> _WORK REQUIRED_: In the records that follow, find the line with "439,487 431,498 405,523"; from there, retype every line exactly through the line with "199,73 174,98 133,74", which also belongs to the answer.

(Dataset entries)
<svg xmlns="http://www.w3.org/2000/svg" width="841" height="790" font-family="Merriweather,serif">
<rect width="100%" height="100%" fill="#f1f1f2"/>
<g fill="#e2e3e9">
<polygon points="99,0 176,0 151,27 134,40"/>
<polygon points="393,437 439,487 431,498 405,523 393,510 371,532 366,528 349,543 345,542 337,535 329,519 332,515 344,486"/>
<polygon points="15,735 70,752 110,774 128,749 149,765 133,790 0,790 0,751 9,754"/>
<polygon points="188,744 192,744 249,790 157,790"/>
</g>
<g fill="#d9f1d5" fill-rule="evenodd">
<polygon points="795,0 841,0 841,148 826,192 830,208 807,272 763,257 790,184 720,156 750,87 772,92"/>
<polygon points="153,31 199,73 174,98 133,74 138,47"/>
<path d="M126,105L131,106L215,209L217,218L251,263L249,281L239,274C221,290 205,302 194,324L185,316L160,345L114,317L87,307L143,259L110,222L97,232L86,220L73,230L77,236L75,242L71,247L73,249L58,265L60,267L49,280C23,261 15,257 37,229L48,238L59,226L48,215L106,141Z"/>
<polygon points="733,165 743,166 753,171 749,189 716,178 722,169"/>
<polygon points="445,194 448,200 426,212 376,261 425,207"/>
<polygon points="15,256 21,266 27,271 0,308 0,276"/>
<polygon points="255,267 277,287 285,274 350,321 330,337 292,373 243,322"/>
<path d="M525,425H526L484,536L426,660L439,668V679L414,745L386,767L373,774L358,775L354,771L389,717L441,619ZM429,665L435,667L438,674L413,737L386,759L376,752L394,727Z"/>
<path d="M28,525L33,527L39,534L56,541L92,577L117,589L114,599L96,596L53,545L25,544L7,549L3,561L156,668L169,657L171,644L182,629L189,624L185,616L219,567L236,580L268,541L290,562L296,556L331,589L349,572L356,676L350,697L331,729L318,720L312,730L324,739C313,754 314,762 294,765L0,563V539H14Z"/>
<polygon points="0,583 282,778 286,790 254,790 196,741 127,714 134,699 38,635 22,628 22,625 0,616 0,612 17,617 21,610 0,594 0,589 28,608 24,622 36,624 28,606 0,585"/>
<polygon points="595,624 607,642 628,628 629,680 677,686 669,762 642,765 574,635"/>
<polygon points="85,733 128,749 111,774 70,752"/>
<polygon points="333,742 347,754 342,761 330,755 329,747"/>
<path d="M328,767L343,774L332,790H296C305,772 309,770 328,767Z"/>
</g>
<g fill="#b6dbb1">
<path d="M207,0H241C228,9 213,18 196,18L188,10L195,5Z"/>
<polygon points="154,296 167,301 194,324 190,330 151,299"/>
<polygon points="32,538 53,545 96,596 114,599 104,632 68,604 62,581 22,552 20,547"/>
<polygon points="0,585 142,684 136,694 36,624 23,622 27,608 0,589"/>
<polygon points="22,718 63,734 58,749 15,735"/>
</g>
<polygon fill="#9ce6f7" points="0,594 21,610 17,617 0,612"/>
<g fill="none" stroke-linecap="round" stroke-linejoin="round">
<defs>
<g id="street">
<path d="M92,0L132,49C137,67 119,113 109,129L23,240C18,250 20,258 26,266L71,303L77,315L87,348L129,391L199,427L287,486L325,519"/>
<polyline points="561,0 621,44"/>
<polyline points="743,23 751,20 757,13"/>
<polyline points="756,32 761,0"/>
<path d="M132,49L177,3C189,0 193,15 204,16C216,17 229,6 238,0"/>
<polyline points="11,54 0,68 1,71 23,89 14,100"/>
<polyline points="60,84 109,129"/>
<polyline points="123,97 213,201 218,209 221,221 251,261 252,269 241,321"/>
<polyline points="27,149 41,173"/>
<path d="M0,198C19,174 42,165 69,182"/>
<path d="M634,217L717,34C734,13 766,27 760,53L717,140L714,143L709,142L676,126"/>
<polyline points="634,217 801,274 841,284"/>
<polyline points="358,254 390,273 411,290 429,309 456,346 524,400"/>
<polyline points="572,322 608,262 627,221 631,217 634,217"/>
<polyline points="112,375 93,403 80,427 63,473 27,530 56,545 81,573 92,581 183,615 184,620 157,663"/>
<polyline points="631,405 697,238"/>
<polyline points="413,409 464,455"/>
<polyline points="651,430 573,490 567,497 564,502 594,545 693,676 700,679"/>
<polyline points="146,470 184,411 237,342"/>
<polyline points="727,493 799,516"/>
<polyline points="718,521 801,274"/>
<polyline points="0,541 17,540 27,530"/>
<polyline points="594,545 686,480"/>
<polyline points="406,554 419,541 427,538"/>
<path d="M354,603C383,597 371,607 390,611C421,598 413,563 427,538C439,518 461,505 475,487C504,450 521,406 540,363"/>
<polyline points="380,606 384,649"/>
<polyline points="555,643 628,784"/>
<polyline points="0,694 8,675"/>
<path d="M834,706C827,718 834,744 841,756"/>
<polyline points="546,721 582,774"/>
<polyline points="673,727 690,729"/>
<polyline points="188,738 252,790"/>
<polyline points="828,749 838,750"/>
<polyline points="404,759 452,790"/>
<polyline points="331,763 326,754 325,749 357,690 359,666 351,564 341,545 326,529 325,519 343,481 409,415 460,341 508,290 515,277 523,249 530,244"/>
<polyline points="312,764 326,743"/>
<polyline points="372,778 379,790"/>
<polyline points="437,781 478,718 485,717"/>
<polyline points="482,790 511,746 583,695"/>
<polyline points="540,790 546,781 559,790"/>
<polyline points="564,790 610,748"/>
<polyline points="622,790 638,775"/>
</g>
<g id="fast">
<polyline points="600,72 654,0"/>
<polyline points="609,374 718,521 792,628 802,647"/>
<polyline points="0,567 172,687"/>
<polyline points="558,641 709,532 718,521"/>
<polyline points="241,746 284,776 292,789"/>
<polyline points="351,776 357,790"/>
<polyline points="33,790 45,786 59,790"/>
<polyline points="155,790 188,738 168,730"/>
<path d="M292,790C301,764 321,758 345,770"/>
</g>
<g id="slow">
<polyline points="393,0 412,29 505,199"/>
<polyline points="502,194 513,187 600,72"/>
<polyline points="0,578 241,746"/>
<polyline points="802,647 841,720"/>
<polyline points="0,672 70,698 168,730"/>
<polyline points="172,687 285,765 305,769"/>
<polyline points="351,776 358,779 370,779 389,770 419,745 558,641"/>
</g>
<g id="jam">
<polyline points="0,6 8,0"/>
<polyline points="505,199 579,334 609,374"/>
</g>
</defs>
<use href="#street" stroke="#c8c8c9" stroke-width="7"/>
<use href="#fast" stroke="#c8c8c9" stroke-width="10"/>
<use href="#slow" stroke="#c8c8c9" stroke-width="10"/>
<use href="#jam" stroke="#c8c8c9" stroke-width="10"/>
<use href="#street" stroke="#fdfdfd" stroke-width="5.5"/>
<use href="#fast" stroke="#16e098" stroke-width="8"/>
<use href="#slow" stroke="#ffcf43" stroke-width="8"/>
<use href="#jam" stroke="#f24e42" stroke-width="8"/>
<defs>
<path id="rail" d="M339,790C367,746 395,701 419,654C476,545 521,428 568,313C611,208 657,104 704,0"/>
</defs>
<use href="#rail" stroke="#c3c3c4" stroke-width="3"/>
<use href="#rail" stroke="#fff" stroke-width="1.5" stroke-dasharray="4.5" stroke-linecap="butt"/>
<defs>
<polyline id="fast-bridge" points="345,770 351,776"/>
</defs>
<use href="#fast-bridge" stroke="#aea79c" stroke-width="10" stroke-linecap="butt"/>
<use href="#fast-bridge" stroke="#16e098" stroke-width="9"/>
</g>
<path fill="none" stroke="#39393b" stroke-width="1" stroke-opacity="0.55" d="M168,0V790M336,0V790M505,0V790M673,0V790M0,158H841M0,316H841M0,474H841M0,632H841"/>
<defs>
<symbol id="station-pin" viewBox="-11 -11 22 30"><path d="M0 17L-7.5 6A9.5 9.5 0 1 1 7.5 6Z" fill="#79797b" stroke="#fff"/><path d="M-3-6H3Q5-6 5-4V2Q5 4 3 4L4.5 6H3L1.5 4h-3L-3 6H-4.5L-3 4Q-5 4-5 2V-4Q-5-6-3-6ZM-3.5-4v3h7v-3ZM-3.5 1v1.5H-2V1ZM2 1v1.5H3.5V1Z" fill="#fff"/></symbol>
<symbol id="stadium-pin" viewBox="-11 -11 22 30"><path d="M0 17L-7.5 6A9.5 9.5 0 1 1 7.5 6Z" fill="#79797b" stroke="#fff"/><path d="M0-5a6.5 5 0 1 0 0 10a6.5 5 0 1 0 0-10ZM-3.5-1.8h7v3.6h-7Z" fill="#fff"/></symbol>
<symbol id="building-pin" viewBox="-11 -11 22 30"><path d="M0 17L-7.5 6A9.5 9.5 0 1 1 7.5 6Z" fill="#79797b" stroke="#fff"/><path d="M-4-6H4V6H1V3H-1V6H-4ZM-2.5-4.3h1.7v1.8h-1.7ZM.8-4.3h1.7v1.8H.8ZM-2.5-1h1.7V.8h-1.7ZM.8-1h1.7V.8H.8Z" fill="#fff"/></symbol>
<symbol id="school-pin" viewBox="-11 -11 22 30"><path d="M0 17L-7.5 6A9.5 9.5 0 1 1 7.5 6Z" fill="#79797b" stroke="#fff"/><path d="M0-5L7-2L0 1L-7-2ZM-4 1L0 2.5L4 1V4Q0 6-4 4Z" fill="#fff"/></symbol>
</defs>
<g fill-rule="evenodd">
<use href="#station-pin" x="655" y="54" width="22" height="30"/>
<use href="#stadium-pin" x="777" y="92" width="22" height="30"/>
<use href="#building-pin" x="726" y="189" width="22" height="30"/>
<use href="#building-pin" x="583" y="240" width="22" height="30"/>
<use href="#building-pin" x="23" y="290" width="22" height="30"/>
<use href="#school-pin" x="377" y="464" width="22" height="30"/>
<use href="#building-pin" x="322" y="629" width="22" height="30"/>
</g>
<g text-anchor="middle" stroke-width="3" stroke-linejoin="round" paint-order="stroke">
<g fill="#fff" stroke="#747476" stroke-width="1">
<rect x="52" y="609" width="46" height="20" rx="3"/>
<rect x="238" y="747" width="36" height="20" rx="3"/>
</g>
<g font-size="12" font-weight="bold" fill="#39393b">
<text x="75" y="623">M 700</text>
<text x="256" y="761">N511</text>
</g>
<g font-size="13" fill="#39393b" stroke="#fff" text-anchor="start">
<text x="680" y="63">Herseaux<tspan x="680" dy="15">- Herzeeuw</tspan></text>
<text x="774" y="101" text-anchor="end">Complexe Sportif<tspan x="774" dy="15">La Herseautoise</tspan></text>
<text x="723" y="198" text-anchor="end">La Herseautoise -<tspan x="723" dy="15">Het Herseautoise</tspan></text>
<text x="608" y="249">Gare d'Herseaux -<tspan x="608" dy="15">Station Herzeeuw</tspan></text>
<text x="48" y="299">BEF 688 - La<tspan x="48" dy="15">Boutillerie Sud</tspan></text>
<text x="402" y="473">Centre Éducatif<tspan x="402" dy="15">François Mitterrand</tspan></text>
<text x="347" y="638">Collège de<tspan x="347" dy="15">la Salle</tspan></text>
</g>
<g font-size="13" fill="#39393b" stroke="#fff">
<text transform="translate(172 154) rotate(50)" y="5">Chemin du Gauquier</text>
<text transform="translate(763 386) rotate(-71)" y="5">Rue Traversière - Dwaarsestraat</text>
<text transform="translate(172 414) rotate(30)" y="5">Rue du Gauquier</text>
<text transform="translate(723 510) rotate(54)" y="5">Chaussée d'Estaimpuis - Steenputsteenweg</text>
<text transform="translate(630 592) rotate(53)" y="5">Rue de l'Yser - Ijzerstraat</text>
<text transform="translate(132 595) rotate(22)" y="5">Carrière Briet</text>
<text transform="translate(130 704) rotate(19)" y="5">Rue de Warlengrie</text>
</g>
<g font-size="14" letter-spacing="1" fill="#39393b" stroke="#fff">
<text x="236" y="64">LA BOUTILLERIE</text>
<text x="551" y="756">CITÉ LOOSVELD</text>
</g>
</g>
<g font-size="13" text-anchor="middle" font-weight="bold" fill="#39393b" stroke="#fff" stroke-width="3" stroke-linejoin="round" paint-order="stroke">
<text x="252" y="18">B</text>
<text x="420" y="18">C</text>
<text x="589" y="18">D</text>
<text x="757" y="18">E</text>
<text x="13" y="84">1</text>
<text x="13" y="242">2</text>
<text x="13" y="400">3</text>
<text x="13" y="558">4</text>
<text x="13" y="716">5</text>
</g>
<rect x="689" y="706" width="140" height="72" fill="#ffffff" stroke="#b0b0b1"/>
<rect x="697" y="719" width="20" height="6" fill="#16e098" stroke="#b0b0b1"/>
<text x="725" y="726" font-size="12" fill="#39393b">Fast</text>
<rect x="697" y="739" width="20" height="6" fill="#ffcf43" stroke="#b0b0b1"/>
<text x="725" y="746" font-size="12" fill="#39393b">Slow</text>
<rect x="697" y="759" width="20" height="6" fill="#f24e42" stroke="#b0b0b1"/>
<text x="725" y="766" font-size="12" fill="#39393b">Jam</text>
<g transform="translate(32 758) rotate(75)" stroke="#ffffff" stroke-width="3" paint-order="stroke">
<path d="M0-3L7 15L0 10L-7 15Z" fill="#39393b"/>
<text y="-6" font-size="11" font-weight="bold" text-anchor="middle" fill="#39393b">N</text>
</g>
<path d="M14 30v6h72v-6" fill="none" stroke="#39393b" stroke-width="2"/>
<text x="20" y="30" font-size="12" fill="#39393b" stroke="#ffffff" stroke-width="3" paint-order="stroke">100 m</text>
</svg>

> _YOUR SOLUTION_:
<polygon points="393,437 439,487 431,498 405,523 393,510 371,532 366,528 349,543 345,542 337,535 329,519 332,515 344,486"/>
<polygon points="15,735 70,752 110,774 128,749 149,765 133,790 0,790 0,751 9,754"/>
<polygon points="188,744 192,744 249,790 157,790"/>
</g>
<g fill="#d9f1d5" fill-rule="evenodd">
<polygon points="795,0 841,0 841,148 826,192 830,208 807,272 763,257 790,184 720,156 750,87 772,92"/>
<polygon points="153,31 199,73 174,98 133,74 138,47"/>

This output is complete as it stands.